ESTRATTO:
--*--

Di Ana-Marcela Montanaro [1].
In Costa Rica, la letalità della violenza femminicida è in aumento, sia per la sua frequenza che per la sua brutalità. La violenza femminicida non è solo un prodotto del patriarcato senza cognomi; la violenza femminicida è un problema legato al mix letale e intrecciato di patriarcato, avanzamento delle politiche neoliberali e diverse espressioni della colonialità. La violenza femminicida distrugge la vita delle donne, soprattutto di quelle più impoverite materialmente e simbolicamente; ci espropria dei nostri corpi-territori e ci uccide.
Un gruppo di organizzazioni e attivisti ha presentato un documento in cui si chiede che l’INAMU dichiari l’emergenza nazionale a causa dell’aumento dei femminicidi e che le risorse e le politiche siano prioritarie. Inoltre, chiedono che il ministro si impegni per le donne, agisca in modo indipendente e non come strumento dell’esecutivo. Che lo Stato si assuma la responsabilità e garantisca la protezione delle donne.
L’aumento dei femminicidi in Costa Rica non è solo responsabilità di un’istituzione, né di Cindy Quesada, l’attuale ministro per lo Status delle donne, che lavora a stretto contatto con la presidente dell’Istituto nazionale delle donne (INAMU), Yerlin Zúñiga Céspedes.

--*--

DATI FORNITI:
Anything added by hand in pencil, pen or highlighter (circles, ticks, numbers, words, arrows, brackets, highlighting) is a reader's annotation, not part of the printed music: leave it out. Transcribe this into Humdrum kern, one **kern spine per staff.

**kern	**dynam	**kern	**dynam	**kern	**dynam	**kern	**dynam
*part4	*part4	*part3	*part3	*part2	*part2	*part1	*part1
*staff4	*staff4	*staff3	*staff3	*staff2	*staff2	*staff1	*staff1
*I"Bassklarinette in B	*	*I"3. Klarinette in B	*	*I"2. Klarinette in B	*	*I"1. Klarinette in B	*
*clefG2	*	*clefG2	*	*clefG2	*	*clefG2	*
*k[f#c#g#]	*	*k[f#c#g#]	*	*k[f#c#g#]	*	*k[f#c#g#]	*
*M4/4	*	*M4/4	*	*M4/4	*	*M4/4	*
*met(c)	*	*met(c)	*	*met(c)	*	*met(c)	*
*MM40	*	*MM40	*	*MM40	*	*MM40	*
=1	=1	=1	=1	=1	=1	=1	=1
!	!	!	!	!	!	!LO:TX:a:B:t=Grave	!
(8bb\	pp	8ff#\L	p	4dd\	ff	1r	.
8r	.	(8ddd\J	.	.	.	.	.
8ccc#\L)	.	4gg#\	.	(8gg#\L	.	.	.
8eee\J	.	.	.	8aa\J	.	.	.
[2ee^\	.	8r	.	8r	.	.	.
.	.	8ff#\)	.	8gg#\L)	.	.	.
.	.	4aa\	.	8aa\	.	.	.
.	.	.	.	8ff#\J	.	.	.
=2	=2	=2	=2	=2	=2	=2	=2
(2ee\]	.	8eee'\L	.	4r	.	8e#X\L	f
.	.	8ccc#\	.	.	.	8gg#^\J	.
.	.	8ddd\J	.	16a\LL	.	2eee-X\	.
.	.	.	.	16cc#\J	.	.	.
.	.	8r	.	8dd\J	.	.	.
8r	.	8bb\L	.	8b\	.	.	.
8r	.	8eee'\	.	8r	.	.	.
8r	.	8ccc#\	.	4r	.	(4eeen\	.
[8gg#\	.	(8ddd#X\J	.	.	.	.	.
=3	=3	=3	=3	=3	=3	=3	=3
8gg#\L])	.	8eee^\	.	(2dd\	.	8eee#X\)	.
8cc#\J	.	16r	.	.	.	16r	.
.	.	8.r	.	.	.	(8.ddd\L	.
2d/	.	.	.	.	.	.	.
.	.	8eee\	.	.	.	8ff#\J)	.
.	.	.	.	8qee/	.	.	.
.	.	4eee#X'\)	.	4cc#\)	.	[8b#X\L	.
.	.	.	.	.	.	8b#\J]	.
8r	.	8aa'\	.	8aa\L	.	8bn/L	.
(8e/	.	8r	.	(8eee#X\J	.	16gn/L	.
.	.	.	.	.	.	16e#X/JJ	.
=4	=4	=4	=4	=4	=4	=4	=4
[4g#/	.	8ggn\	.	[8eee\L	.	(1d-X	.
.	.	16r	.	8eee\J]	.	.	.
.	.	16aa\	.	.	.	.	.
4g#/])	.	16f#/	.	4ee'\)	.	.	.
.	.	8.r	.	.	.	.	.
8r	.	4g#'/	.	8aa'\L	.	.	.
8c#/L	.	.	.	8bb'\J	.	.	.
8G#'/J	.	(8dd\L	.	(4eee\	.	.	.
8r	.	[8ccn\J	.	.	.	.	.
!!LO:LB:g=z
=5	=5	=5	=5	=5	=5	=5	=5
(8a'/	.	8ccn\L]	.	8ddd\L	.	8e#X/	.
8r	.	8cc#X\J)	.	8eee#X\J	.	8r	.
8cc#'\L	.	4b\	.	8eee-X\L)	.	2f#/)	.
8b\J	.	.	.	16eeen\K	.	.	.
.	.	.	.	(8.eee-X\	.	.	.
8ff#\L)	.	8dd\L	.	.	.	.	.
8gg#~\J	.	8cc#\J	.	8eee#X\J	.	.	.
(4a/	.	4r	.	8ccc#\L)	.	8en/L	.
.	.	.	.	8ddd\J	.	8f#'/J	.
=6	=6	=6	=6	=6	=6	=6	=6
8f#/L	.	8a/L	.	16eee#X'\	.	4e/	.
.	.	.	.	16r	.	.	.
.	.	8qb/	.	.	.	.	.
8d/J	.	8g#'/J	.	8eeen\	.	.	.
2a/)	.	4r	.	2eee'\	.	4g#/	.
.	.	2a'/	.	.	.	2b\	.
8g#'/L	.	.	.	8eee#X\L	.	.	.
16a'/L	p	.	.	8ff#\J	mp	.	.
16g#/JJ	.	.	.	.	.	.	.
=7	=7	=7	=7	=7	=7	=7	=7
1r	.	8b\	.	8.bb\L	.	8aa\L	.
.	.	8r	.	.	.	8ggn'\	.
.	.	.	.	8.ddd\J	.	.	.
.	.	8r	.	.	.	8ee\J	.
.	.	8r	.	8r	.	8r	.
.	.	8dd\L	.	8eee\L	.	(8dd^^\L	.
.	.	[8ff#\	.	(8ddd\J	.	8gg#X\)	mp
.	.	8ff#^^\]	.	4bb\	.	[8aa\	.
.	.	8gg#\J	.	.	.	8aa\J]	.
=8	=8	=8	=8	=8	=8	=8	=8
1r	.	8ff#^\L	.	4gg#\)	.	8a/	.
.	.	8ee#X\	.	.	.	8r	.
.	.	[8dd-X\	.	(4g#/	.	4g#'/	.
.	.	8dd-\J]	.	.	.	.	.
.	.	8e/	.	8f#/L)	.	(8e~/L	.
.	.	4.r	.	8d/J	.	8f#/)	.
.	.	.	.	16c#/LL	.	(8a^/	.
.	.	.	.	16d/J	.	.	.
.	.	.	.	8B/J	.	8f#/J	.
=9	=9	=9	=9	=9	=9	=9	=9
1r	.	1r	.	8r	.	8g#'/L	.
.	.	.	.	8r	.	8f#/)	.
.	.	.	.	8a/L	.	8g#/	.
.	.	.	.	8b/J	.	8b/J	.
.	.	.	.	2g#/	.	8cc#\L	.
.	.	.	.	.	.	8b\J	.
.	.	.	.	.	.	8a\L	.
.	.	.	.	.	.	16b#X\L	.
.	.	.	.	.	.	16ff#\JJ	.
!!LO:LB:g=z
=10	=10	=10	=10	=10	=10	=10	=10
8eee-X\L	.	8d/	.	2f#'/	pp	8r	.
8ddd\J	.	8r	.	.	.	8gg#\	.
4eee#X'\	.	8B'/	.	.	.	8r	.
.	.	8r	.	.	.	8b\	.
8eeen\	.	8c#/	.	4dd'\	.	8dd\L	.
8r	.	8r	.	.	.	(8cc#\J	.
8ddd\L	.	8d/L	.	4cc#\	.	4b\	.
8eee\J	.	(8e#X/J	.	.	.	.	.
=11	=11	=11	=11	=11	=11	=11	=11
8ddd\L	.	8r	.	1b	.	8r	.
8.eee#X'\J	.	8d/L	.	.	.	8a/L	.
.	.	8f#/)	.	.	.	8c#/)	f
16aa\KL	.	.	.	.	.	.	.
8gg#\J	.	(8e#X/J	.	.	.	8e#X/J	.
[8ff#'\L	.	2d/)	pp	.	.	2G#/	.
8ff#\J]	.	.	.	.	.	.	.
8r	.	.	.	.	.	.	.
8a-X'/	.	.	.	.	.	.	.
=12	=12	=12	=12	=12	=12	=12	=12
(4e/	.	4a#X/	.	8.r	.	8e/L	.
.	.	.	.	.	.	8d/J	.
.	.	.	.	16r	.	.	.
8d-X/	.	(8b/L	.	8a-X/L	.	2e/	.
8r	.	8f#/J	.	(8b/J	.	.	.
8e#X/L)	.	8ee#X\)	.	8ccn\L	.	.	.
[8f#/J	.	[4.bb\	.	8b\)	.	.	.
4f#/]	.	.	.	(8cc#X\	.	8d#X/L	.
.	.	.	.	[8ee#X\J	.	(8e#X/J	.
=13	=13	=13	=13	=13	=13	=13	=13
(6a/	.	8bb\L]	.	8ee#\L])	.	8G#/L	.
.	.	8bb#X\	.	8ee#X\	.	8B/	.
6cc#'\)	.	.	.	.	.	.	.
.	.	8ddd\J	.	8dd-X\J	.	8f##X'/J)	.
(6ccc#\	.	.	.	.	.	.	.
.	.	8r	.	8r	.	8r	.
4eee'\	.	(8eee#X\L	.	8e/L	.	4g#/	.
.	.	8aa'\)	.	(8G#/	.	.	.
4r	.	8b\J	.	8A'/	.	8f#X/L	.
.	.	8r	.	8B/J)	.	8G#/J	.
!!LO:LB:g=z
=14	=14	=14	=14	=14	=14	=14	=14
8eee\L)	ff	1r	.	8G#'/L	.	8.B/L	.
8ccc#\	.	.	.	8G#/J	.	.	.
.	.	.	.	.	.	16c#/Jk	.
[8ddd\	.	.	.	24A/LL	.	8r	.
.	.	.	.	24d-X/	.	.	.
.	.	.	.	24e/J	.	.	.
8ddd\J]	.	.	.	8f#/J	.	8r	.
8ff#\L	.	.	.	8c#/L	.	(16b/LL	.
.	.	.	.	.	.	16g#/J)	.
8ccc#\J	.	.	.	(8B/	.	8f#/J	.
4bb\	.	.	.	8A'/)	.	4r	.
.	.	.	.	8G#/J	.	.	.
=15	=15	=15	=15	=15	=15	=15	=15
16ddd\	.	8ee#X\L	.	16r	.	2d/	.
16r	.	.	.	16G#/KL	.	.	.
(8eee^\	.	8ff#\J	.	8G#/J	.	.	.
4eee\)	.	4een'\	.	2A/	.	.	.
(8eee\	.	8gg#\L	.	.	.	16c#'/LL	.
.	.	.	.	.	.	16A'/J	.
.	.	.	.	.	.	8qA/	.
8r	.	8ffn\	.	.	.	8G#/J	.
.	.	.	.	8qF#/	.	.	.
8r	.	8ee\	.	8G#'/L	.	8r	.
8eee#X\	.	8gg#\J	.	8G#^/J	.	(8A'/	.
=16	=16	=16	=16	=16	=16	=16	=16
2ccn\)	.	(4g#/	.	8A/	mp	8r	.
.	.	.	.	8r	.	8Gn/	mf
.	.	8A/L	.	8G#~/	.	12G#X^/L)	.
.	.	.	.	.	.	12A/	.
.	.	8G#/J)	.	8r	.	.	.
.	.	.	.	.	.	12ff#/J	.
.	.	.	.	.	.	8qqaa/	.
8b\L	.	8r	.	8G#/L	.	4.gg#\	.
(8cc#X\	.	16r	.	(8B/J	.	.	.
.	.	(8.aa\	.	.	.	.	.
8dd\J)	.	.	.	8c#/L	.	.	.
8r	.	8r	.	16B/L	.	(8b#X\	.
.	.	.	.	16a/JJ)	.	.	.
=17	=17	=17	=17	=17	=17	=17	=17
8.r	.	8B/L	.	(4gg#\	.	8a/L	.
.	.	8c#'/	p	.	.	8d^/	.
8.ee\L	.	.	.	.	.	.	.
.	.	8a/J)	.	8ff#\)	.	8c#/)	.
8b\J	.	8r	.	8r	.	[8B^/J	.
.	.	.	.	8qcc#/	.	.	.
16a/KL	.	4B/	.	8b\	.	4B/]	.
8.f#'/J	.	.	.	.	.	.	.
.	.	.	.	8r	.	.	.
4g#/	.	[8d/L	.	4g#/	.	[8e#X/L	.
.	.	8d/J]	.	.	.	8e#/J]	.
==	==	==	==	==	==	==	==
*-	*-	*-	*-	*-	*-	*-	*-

--*--

ESERCIZIO PROPOSTO 1: Duplica fedelmente il passo dell'estratto sui femminicidi in Costa Rica che si apre con le parole contenenti "L’aumento dei femminicidi in" e si chiude con "Yerlin Zúñiga Céspedes.".
ESERCIZIO PROPOSTO 2: Estrai dai record ogni riga in cui compare la stringa "kern", distinguendo tra maiuscole e minuscole.
L'estratto e i record sono materiali distinti l'uno dall'altro.

RISULTATO FINALE 1:
L’aumento dei femminicidi in Costa Rica non è solo responsabilità di un’istituzione, né di Cindy Quesada, l’attuale ministro per lo Status delle donne, che lavora a stretto contatto con la presidente dell’Istituto nazionale delle donne (INAMU), Yerlin Zúñiga Céspedes.

RISULTATO FINALE 2:
Anything added by hand in pencil, pen or highlighter (circles, ticks, numbers, words, arrows, brackets, highlighting) is a reader's annotation, not part of the printed music: leave it out. Transcribe this into Humdrum kern, one **kern spine per staff.
**kern	**dynam	**kern	**dynam	**kern	**dynam	**kern	**dynam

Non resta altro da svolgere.